##### MATERIAL PROVIDED #####

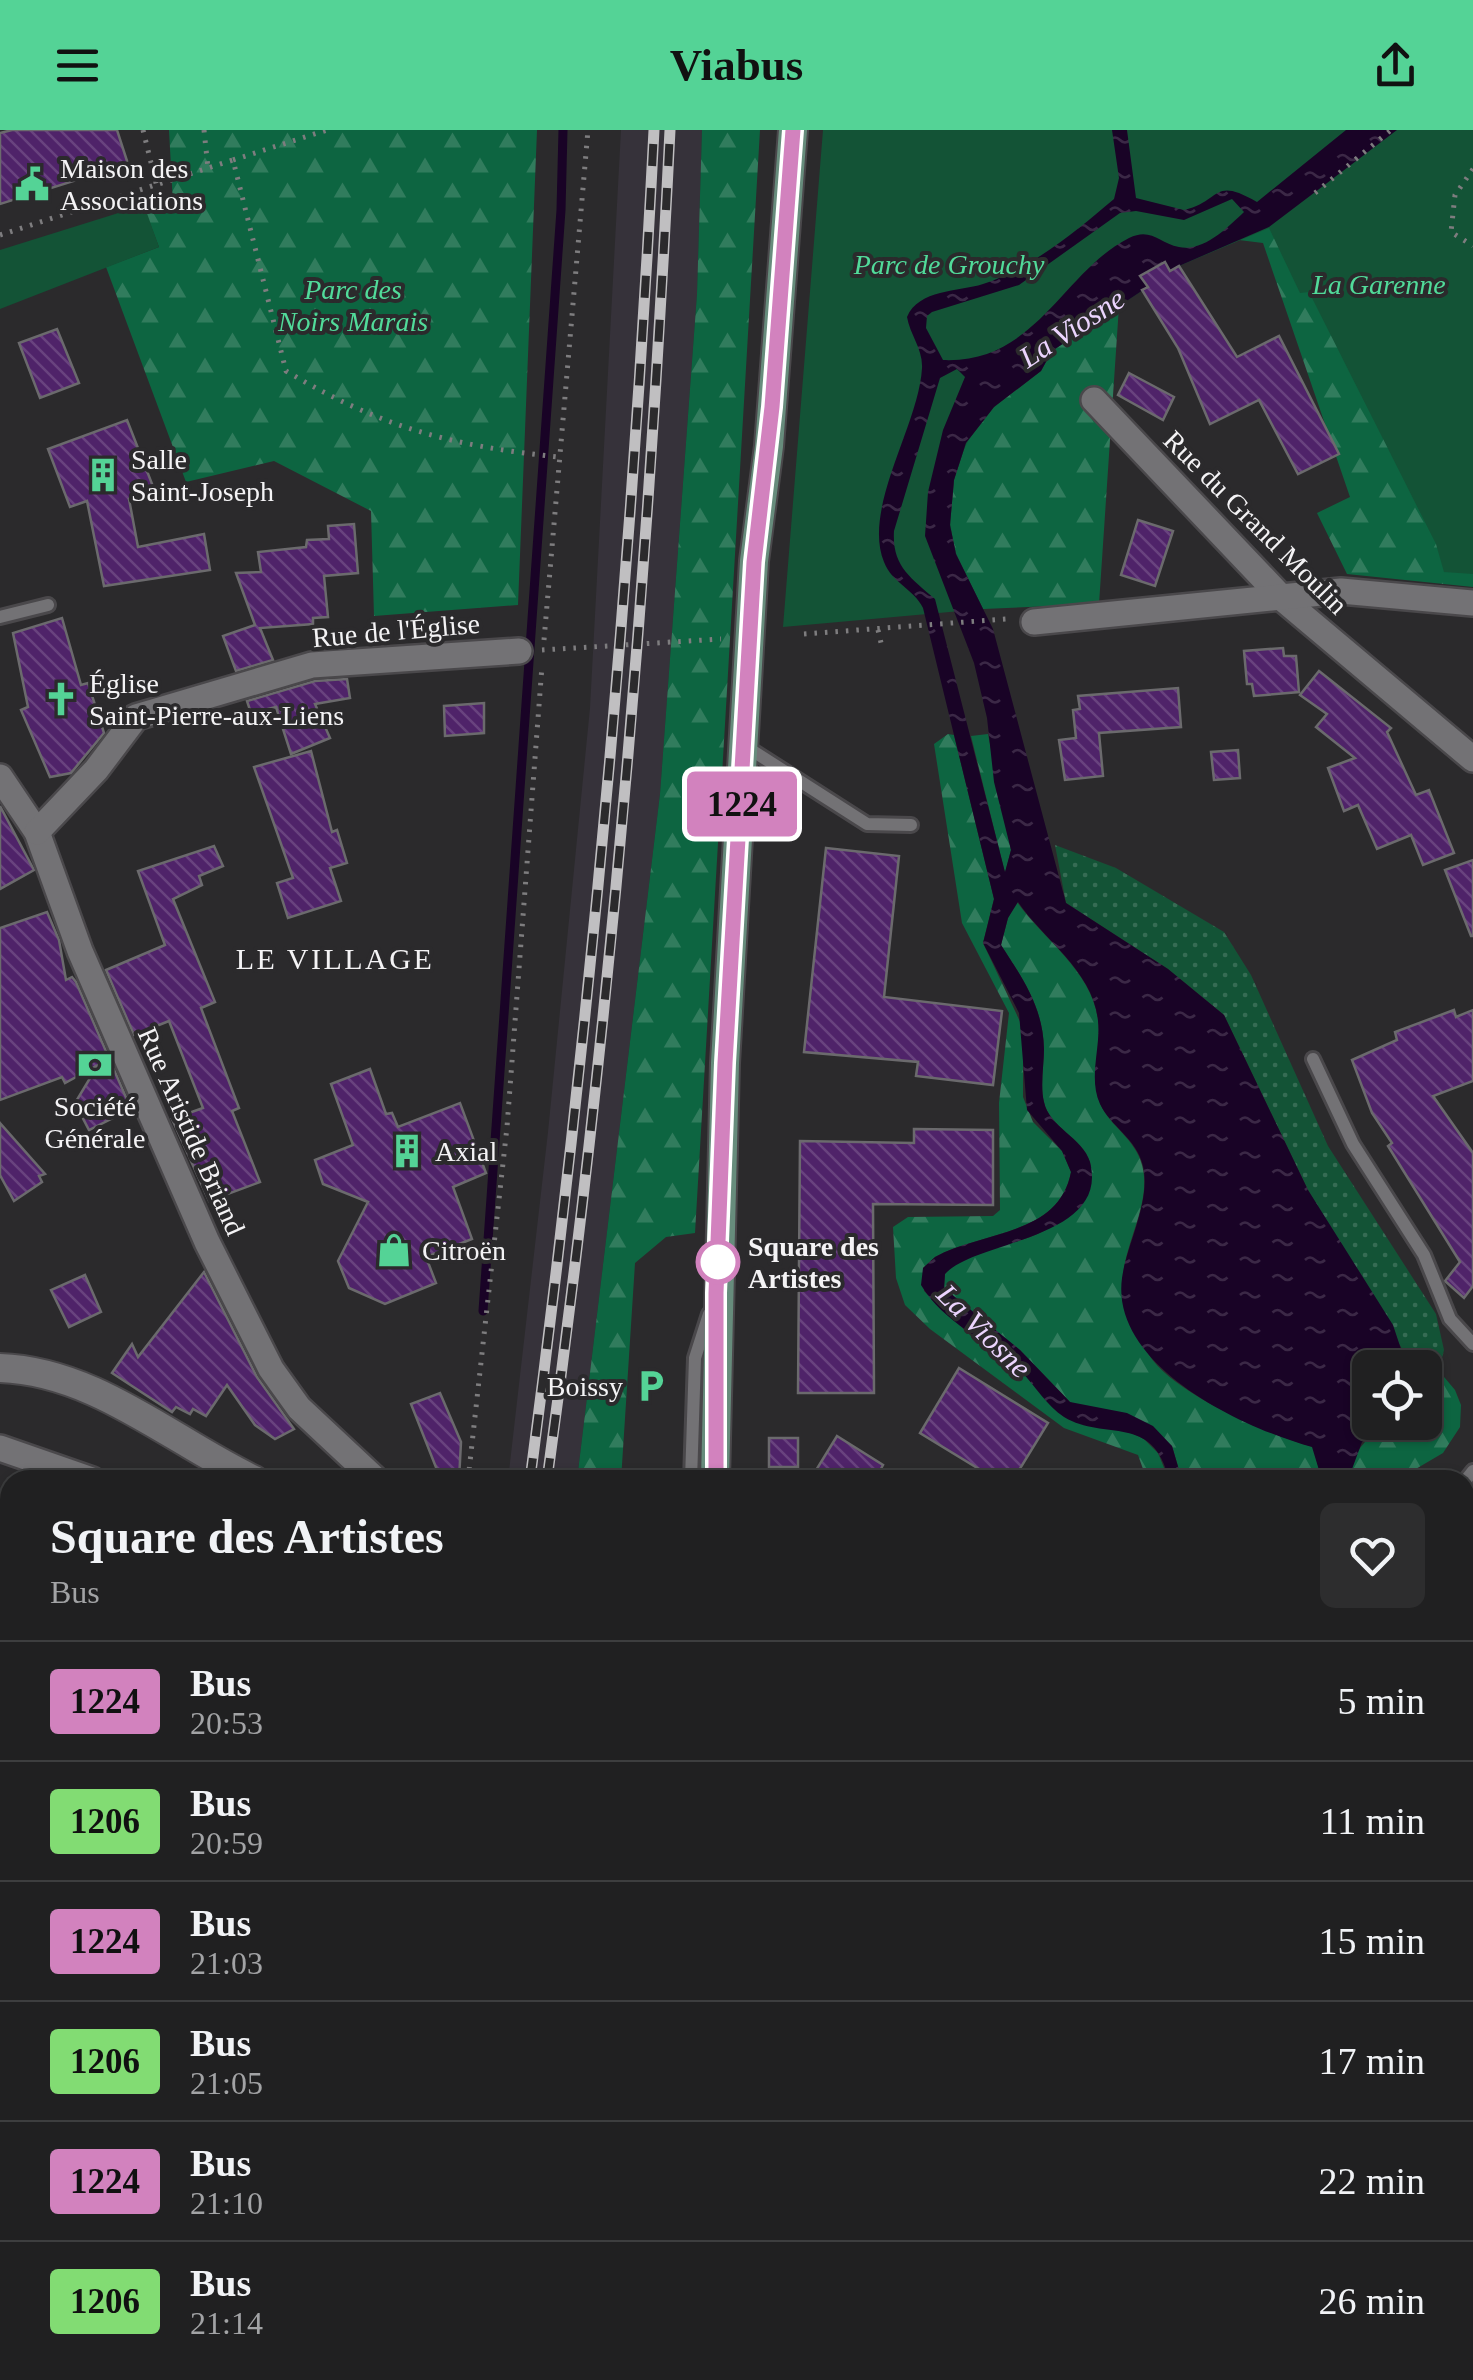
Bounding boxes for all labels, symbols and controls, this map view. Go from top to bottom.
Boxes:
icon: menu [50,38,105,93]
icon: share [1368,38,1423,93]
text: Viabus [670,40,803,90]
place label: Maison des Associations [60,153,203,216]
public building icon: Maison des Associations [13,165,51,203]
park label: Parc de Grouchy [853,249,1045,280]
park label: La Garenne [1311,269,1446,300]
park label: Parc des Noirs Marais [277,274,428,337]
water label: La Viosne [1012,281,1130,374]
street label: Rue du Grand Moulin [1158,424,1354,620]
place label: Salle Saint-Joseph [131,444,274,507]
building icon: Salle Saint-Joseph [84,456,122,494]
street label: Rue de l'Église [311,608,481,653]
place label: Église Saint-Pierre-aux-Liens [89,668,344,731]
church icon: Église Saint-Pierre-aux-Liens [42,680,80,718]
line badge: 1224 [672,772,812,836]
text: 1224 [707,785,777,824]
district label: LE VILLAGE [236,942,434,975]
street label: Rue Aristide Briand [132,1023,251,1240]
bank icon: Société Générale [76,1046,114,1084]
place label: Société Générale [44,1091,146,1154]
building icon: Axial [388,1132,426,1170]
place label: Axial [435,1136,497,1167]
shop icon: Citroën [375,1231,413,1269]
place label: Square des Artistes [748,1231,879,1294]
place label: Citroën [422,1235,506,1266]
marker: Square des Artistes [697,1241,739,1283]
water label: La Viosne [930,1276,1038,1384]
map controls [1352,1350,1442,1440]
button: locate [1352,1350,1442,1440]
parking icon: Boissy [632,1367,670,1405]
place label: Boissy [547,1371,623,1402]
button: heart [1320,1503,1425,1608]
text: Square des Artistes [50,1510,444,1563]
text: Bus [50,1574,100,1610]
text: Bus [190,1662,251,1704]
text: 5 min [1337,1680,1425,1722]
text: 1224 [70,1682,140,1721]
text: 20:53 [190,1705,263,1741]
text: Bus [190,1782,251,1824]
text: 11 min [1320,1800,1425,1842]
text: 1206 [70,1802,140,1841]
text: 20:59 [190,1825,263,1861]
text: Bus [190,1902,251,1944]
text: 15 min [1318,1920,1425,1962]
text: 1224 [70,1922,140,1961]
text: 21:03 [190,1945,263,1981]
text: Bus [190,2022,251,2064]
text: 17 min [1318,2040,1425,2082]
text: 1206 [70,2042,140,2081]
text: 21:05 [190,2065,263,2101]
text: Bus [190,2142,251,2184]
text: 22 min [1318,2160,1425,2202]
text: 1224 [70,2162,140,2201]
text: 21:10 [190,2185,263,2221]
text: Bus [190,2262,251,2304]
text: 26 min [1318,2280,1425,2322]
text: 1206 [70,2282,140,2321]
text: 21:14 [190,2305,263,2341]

#####

▶ _WHAT THE TASK REQUIRES_
Only the pictures are to be dropped; the rest of the material above must be duplicated exactly.

▶ _ANSWER TO THE EXERCISE_
Bounding boxes for all labels, symbols and controls, this map view. Go from top to bottom.
Boxes:
icon: menu [50,38,105,93]
icon: share [1368,38,1423,93]
text: Viabus [670,40,803,90]
place label: Maison des Associations [60,153,203,216]
public building icon: Maison des Associations [13,165,51,203]
park label: Parc de Grouchy [853,249,1045,280]
park label: La Garenne [1311,269,1446,300]
park label: Parc des Noirs Marais [277,274,428,337]
water label: La Viosne [1012,281,1130,374]
street label: Rue du Grand Moulin [1158,424,1354,620]
place label: Salle Saint-Joseph [131,444,274,507]
building icon: Salle Saint-Joseph [84,456,122,494]
street label: Rue de l'Église [311,608,481,653]
place label: Église Saint-Pierre-aux-Liens [89,668,344,731]
church icon: Église Saint-Pierre-aux-Liens [42,680,80,718]
line badge: 1224 [672,772,812,836]
text: 1224 [707,785,777,824]
district label: LE VILLAGE [236,942,434,975]
street label: Rue Aristide Briand [132,1023,251,1240]
bank icon: Société Générale [76,1046,114,1084]
place label: Société Générale [44,1091,146,1154]
building icon: Axial [388,1132,426,1170]
place label: Axial [435,1136,497,1167]
shop icon: Citroën [375,1231,413,1269]
place label: Square des Artistes [748,1231,879,1294]
place label: Citroën [422,1235,506,1266]
marker: Square des Artistes [697,1241,739,1283]
water label: La Viosne [930,1276,1038,1384]
map controls [1352,1350,1442,1440]
button: locate [1352,1350,1442,1440]
parking icon: Boissy [632,1367,670,1405]
place label: Boissy [547,1371,623,1402]
button: heart [1320,1503,1425,1608]
text: Square des Artistes [50,1510,444,1563]
text: Bus [50,1574,100,1610]
text: Bus [190,1662,251,1704]
text: 5 min [1337,1680,1425,1722]
text: 1224 [70,1682,140,1721]
text: 20:53 [190,1705,263,1741]
text: Bus [190,1782,251,1824]
text: 11 min [1320,1800,1425,1842]
text: 1206 [70,1802,140,1841]
text: 20:59 [190,1825,263,1861]
text: Bus [190,1902,251,1944]
text: 15 min [1318,1920,1425,1962]
text: 1224 [70,1922,140,1961]
text: 21:03 [190,1945,263,1981]
text: Bus [190,2022,251,2064]
text: 17 min [1318,2040,1425,2082]
text: 1206 [70,2042,140,2081]
text: 21:05 [190,2065,263,2101]
text: Bus [190,2142,251,2184]
text: 22 min [1318,2160,1425,2202]
text: 1224 [70,2162,140,2201]
text: 21:10 [190,2185,263,2221]
text: Bus [190,2262,251,2304]
text: 26 min [1318,2280,1425,2322]
text: 1206 [70,2282,140,2321]
text: 21:14 [190,2305,263,2341]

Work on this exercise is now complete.